The chromosome-scale assembly of the Salvia plebeia genome provides insight into the biosynthesis and regulation of rosmarinic acid

Salvia plebeia is an important traditional Chinese medicinal herb, with flavonoids and phenolic acids as its primary bioactive components. However, the absence of a reference genome hinders our understanding of genetic basis underlying the synthesis of these components. Here, we present a high-quality, chromosome-scale genome assembly of S. plebeia, spanning 1.22 Gb, with a contig N50 of 91.72 Mb and 36 861 annotated protein-coding genes. Leveraging the genome data, we identified four catalytic enzymes—one rosmarinic acid synthase (RAS) and three cytochrome P450 monooxygenases (CYP450s) —in S. plebeia, which are involved in rosmarinic acid biosynthesis. We demonstrate that SpRAS catalyses the conjugation of various acyl donors and acceptors, resulting in the formation of rosmarinic acid and its precursor compounds. SpCYP98A75, SpCYP98A77 and SpCYP98A78 catalyse the formation of rosmarinic acid from its precursors at either the C-3 or the C-3′ position. Notably, SpCYP98A75 exhibited a stronger hydroxylation capacity at the C-3′ position, whereas SpCYP98A77 and SpCYP98A78 demonstrate greater hydroxylation efficiency at the C-3 position.
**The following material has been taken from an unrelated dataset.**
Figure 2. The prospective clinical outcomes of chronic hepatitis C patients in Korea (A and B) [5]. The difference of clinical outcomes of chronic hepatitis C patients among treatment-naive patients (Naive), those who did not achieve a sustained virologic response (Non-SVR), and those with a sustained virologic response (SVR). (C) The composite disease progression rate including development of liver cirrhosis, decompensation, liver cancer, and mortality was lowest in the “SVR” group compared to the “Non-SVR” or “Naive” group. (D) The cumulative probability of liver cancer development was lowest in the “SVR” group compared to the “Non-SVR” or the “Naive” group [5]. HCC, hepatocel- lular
Furthermore, SpCYP98A75 hydroxylated both the C-3 and C-3′ positions simultaneously, promoting the conversion of 4-coumaroyl-4′-hydroxyphenyllactic acid to rosmarinic acid. Next, using a hairy root genetic transformation system for S. plebeia, we identified a basic helix–loop–helix protein type transcription factor, SpbHLH54, which positively regulates the biosynthesis of rosmarinic acid and homoplantaginin in S. plebeia. These findings provide a valuable genomic resource for elucidating the mechanisms of rosmarinic acid biosynthesis and its regulation and improve the understanding of evolutionary patterns within the Lamiaceae family.